WHAT IS BEING ASKED
Return the listing below word for word, leaving out the pictures.
'''
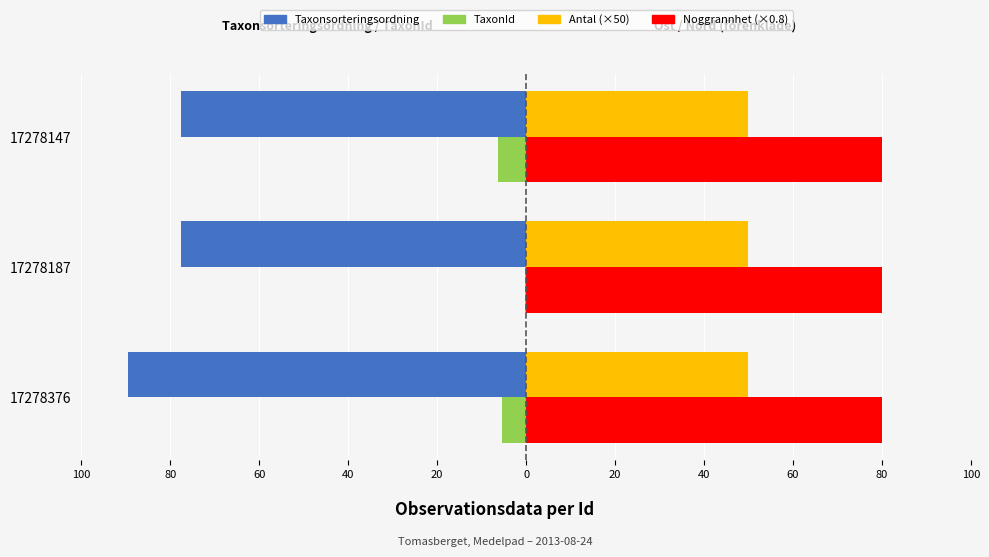

Reading left to right, what are all the values shown in this chart?

Taxonsorteringsordning: -89.4	-77.5	-77.5
TaxonId: -5.4	-0.2	-6.4
Antal (×50): 0.3	0.3	0.3
Noggrannhet (×0.8): 0.3	0.3	0.3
'''
TASK RESULT
Reading left to right, what are all the values shown in this chart?

Taxonsorteringsordning: -89.4	-77.5	-77.5
TaxonId: -5.4	-0.2	-6.4
Antal (×50): 0.3	0.3	0.3
Noggrannhet (×0.8): 0.3	0.3	0.3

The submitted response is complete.